How are financial advisors paid? Learn about 3 of the common compensation structures and the questions to ask your advisor.
When choosing to work with a financial advisor, it is important to know just how that advisor and the firm that employs them are compensated. Although all conflicts of interest cannot be removed, transparency from your advisor on how they are compensated is critical to ensure you are not paying excessive, hidden, or unnecessary fees.
An advisor who is “commission only” will earn a commission on the investments or products that they recommend or sell to clients. For example, an insurance salesperson will earn a commission when selling someone a life insurance policy or other form of insurance. Some advisors will earn a commission when buying a stock for their client or place their clients in different types of higher cost mutual funds (such as “A Shares” which pay the advisor an up-front commission or “C shares” which pay them a “kick back” every year).
Most of the time, commission only advisors are going to do transactional business. A main conflict of interest here is that commission only advisors must continuously sell products to their clients to earn their compensation.
An advisor who is “fee based” typically charges an hourly rate, flat fee, or percentage of assets under management fee for their advice. A fee based on a percentage of total assets under management is typically less than 1.5% of the total amount of dollars that are invested with that advisor. On top of the fee that they charge, these types of advisors can also earn a commission on certain products, as stated above.

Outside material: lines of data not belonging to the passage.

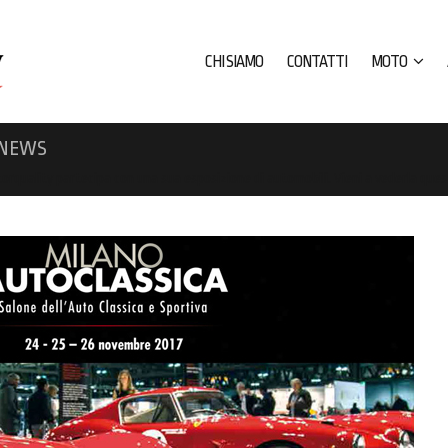
CHI SIAMO
CONTATTI
MOTO
 NEWS
orquality partecipa con una sua esposizione di automobili. Vieni a vederla que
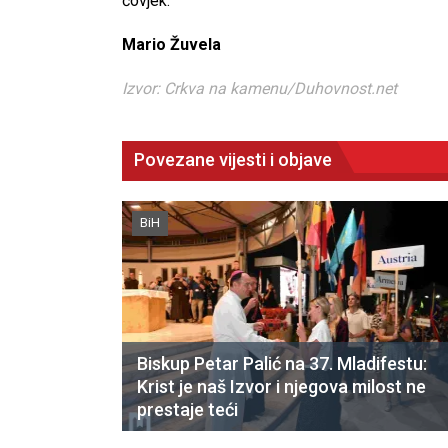
čovjek.
Mario Žuvela
Izvor: Crkva na kamenu/Duhovnost.net
Povezane vijesti i objave
BiH
Biskup Petar Palić na 37. Mladifestu:
Krist je naš Izvor i njegova milost ne
prestaje teći
CNAK
Kad se nasilje pretvara u optužnicu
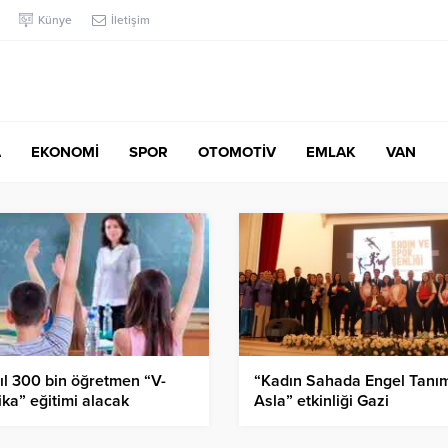
Künye
İletişim
A
EKONOMİ
SPOR
OTOMOTİV
EMLAK
VAN
ıl 300 bin öğretmen “V-
“Kadın Sahada Engel Tanı
ika” eğitimi alacak
Asla” etkinliği Gazi
Üniversitesinde düzenlend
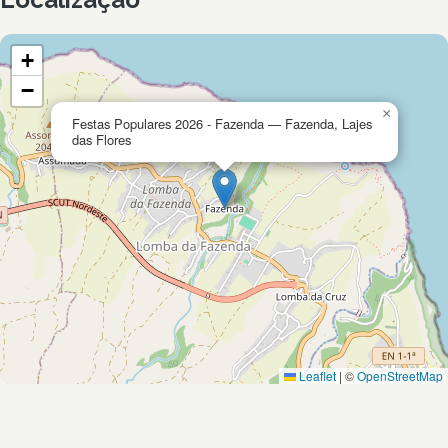
+
−
×
Festas Populares 2026 - Fazenda — Fazenda, Lajes
das Flores
Leaflet
|
©
OpenStreetMap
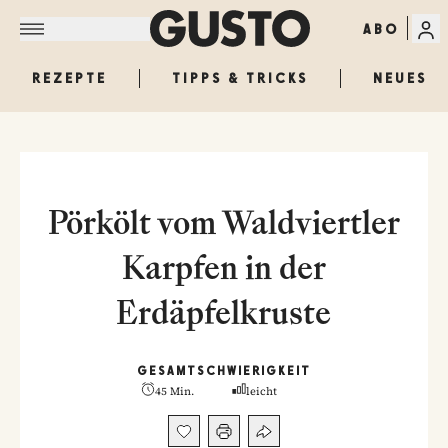
ABO
REZEPTE
TIPPS & TRICKS
NEUES
Pörkölt vom Waldviertler
Karpfen in der
Erdäpfelkruste
GESAMT
SCHWIERIGKEIT
45 Min.
leicht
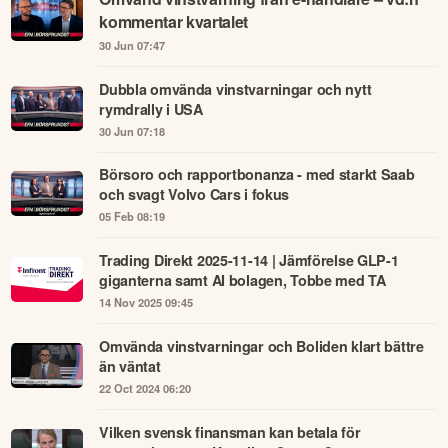
kommentar kvartalet
30 Jun 07:47
Dubbla omvända vinstvarningar och nytt
rymdrally i USA
30 Jun 07:18
Börsoro och rapportbonanza - med starkt Saab
och svagt Volvo Cars i fokus
05 Feb 08:19
Trading Direkt 2025-11-14 | Jämförelse GLP-1
giganterna samt AI bolagen, Tobbe med TA
14 Nov 2025 09:45
Omvända vinstvarningar och Boliden klart bättre
än väntat
22 Oct 2024 06:20
Vilken svensk finansman kan betala för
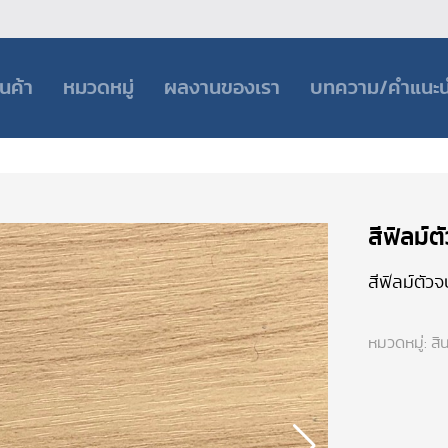
านค้า
หมวดหมู่
ผลงานของเรา
บทความ/คำแนะ
สีฟิลม์ต
สีฟิลม์ตัว
หมวดหมู่:
สิ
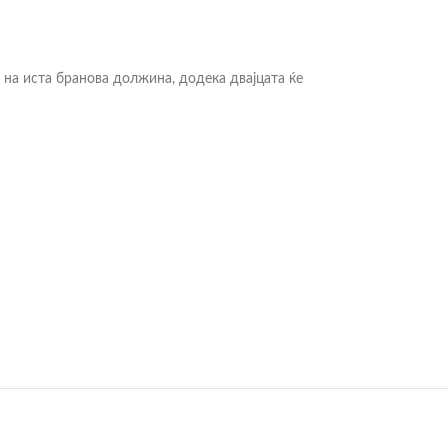
 на иста бранова должина, додека двајцата ќе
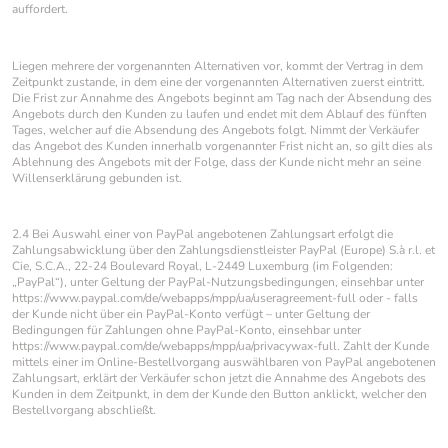
auffordert.
Liegen mehrere der vorgenannten Alternativen vor, kommt der Vertrag in dem
Zeitpunkt zustande, in dem eine der vorgenannten Alternativen zuerst eintritt.
Die Frist zur Annahme des Angebots beginnt am Tag nach der Absendung des
Angebots durch den Kunden zu laufen und endet mit dem Ablauf des fünften
Tages, welcher auf die Absendung des Angebots folgt. Nimmt der Verkäufer
das Angebot des Kunden innerhalb vorgenannter Frist nicht an, so gilt dies als
Ablehnung des Angebots mit der Folge, dass der Kunde nicht mehr an seine
Willenserklärung gebunden ist.
2.4 Bei Auswahl einer von PayPal angebotenen Zahlungsart erfolgt die
Zahlungsabwicklung über den Zahlungsdienstleister PayPal (Europe) S.à r.l. et
Cie, S.C.A., 22-24 Boulevard Royal, L-2449 Luxemburg (im Folgenden:
„PayPal“), unter Geltung der PayPal-Nutzungsbedingungen, einsehbar unter
https://www.paypal.com/de/webapps/mpp/ua/useragreement-full oder - falls
der Kunde nicht über ein PayPal-Konto verfügt – unter Geltung der
Bedingungen für Zahlungen ohne PayPal-Konto, einsehbar unter
https://www.paypal.com/de/webapps/mpp/ua/privacywax-full. Zahlt der Kunde
mittels einer im Online-Bestellvorgang auswählbaren von PayPal angebotenen
Zahlungsart, erklärt der Verkäufer schon jetzt die Annahme des Angebots des
Kunden in dem Zeitpunkt, in dem der Kunde den Button anklickt, welcher den
Bestellvorgang abschließt.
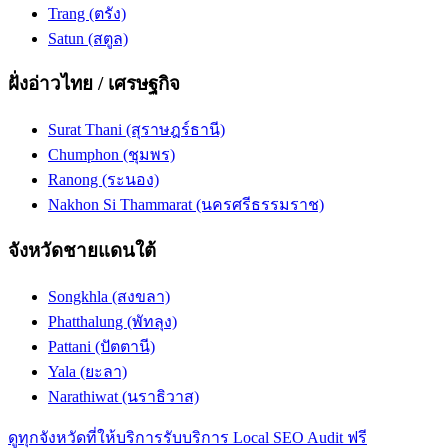
Trang (ตรัง)
Satun (สตูล)
ฝั่งอ่าวไทย / เศรษฐกิจ
Surat Thani (สุราษฎร์ธานี)
Chumphon (ชุมพร)
Ranong (ระนอง)
Nakhon Si Thammarat (นครศรีธรรมราช)
จังหวัดชายแดนใต้
Songkhla (สงขลา)
Phatthalung (พัทลุง)
Pattani (ปัตตานี)
Yala (ยะลา)
Narathiwat (นราธิวาส)
ดูทุกจังหวัดที่ให้บริการ
รับบริการ Local SEO Audit ฟรี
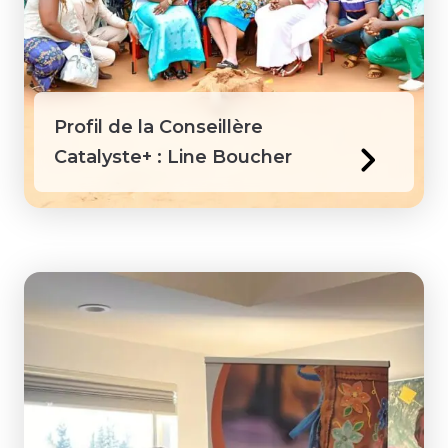
Guyana
Honduras
Profil de la Conseillère
Jamaïque
Catalyste+ : Line Boucher
Kenya
Laos
Macédoine
Mongolie
Pérou
Philippines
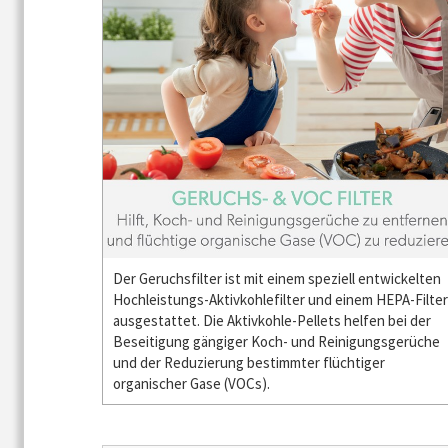
Der Geruchsfilter ist mit einem speziell entwickelten
Hochleistungs-Aktivkohlefilter und einem HEPA-Filter
ausgestattet. Die Aktivkohle-Pellets helfen bei der
Beseitigung gängiger Koch- und Reinigungsgerüche
und der Reduzierung bestimmter flüchtiger
organischer Gase (VOCs).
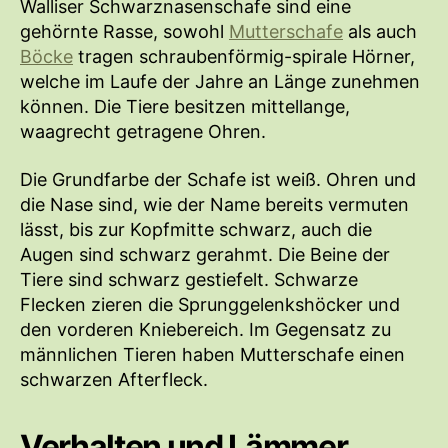
Walliser Schwarznasenschafe sind eine
gehörnte Rasse, sowohl
Mutterschafe
als auch
Böcke
tragen schraubenförmig-spirale Hörner,
welche im Laufe der Jahre an Länge zunehmen
können. Die Tiere besitzen mittellange,
waagrecht getragene Ohren.
Die Grundfarbe der Schafe ist weiß. Ohren und
die Nase sind, wie der Name bereits vermuten
lässt, bis zur Kopfmitte schwarz, auch die
Augen sind schwarz gerahmt. Die Beine der
Tiere sind schwarz gestiefelt. Schwarze
Flecken zieren die Sprunggelenkshöcker und
den vorderen Kniebereich. Im Gegensatz zu
männlichen Tieren haben Mutterschafe einen
schwarzen Afterfleck.
Verhalten und Lämmer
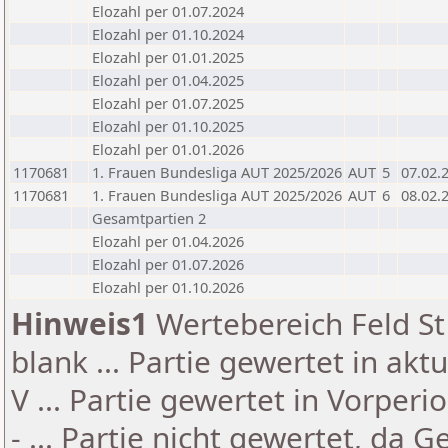
Elozahl per 01.07.2024
Elozahl per 01.10.2024
Elozahl per 01.01.2025
Elozahl per 01.04.2025
Elozahl per 01.07.2025
Elozahl per 01.10.2025
Elozahl per 01.01.2026
1170681
1. Frauen Bundesliga AUT 2025/2026
AUT
5
07.02.
1170681
1. Frauen Bundesliga AUT 2025/2026
AUT
6
08.02.
Gesamtpartien 2
Elozahl per 01.04.2026
Elozahl per 01.07.2026
Elozahl per 01.10.2026
Hinweis1
Wertebereich Feld St 
blank ... Partie gewertet in akt
V ... Partie gewertet in Vorperi
- ... Partie nicht gewertet, da 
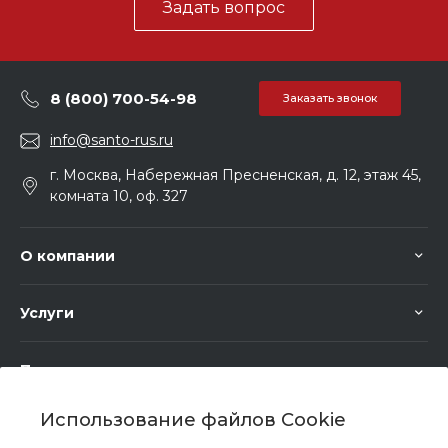
Задать вопрос
8 (800) 700-54-98
Заказать звонок
info@santo-rus.ru
г. Москва, Набережная Пресненская, д. 12, этаж 45,
комната 10, оф. 327
О компании
Услуги
Помощь
Использование файлов Cookie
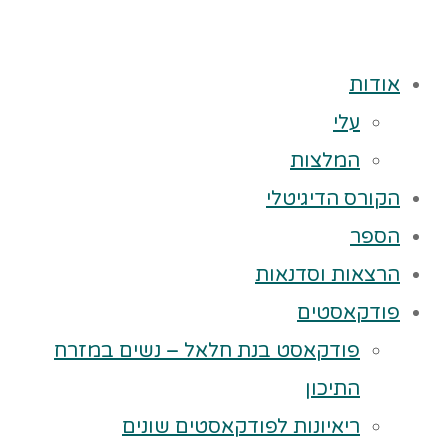
אודות
עלי
המלצות
הקורס הדיגיטלי
הספר
הרצאות וסדנאות
פודקאסטים
פודקאסט בנת חלאל – נשים במזרח
התיכון
ריאיונות לפודקאסטים שונים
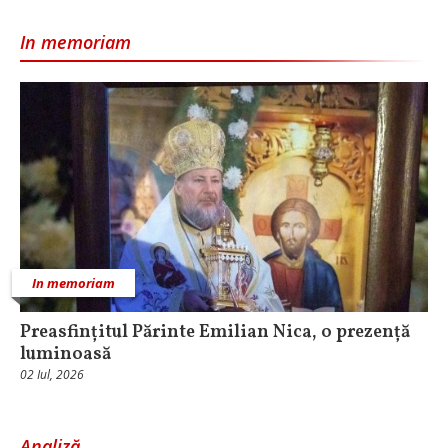
In memoriam
In memoriam
Preasfințitul Părinte Emilian Nica, o prezență
luminoasă
02 Iul, 2026
Analiză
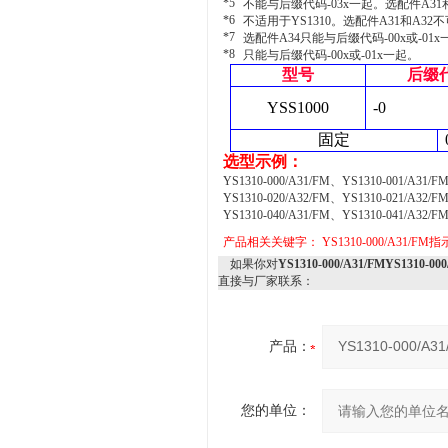
*5
不能与后缀代码-03x一起。选配件A31
*6
不适用于YS1310。选配件A31和A32
*7
选配件A34只能与后缀代码-00x或-01
*8
只能与后缀代码-00x或-01x一起。
型号
后缀
YSS1000
-0
固定
选型示例：
YS1310-000/A31/FM、YS1310-001/A31/F
YS1310-020/A32/FM、YS1310-021/A32/F
YS1310-040/A31/FM、YS1310-041/A32/F
产品相关关键字：
YS1310-000/A31/F
如果你对
YS1310-000/A31/FMYS1310-
直接与厂家联系：
产品：
您的单位：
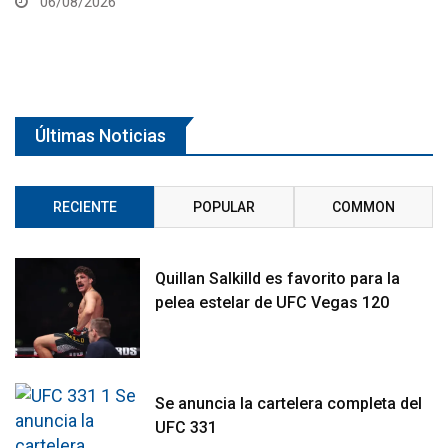
Últimas Noticias
RECIENTE
POPULAR
COMMON
Quillan Salkilld es favorito para la
pelea estelar de UFC Vegas 120
Se anuncia la cartelera completa del
UFC 331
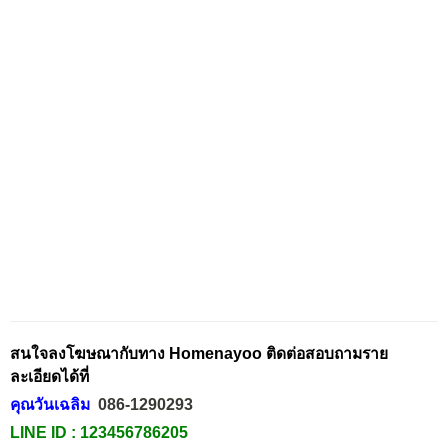
สนใจลงโฆษณากับทาง Homenayoo ติดต่อสอบถามราย
ละเอียดได้ที่
คุณวันเฉลิม
086-1290293
LINE ID :
123456786205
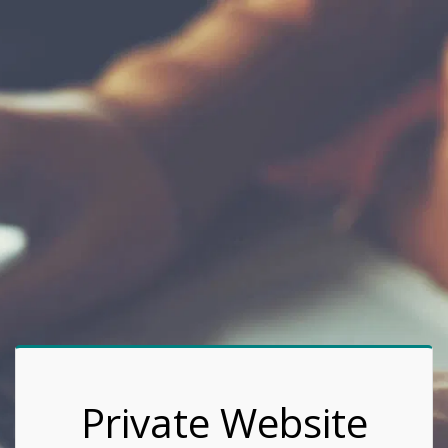
Private Website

It is important to know if the advisor you are working with is compensated more to recommend certain products. For example, many insurance companies will pay their advisors less on their investment business until they hit their insurance quotas, or they will pay bonuses based on the amount of new clients that they gain in a year. Meanwhile, a bank owned broker dealer may pay bonuses to their advisors who recommend that their clients open bank accounts or originate mortgages with the bank that employs them.
If your advisor is fee based, you’ll want to know if your advisor will be compensated in addition to the fee that they are charging when giving their advice.
A “fee only” advisor does not earn a commission on any products that they recommend and is compensated through one of the following ways: an hourly rate, flat fee or percentage of assets under management fee. By removing the commission portion of their compensation, advisors can eliminate a main conflict of interest between themselves and their clients.
There are pros and cons to each type of fee structure and the right structure for you will be based on the level and type of advice you are seeking. Some of the questions to ask your advisor include:
Regardless of the fee structure that is chosen, it is important that your advisor is transparent about the fees they are charging and that they disclose any conflicts of interest that are created by that structure.